— start of Given entries —

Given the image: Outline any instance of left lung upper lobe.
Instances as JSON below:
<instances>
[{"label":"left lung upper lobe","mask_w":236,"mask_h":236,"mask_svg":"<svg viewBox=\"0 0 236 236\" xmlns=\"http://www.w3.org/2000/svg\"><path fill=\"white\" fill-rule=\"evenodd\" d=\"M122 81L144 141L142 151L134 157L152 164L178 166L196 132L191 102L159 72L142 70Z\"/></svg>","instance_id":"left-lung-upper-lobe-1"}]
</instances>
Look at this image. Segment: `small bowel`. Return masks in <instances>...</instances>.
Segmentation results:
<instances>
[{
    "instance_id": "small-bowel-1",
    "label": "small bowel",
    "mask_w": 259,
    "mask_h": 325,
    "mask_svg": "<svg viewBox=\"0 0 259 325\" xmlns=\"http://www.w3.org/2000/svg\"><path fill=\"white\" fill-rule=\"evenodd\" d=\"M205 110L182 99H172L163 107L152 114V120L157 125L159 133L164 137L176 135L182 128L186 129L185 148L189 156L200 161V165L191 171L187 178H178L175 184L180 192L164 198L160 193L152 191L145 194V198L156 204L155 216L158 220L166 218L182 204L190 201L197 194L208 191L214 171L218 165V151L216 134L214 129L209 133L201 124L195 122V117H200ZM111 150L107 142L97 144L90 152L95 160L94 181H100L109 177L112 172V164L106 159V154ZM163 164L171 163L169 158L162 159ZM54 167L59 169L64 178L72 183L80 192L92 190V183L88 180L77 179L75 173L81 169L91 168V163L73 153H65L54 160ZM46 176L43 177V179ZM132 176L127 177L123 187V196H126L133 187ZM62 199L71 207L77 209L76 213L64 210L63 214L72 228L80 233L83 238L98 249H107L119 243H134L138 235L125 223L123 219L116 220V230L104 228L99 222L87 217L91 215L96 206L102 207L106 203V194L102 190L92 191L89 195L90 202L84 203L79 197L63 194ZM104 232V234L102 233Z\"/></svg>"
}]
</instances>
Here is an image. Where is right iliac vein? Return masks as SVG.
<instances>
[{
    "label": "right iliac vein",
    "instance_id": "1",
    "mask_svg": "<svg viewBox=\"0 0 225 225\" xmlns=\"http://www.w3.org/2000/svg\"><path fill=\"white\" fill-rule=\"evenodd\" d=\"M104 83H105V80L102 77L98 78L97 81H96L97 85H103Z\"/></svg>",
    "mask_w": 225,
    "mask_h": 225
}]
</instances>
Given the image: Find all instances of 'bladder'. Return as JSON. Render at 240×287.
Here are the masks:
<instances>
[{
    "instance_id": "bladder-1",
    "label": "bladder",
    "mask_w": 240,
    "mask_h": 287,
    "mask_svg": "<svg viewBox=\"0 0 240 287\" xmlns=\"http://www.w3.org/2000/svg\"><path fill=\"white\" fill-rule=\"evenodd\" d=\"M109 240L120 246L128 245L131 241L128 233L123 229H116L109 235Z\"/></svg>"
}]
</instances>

— end of Given entries —

**What this task involves**
Copy each line of the listing above that contains the word "vein".

**Result below**
Here is an image. Where is right iliac vein? Return masks as SVG.
    "label": "right iliac vein",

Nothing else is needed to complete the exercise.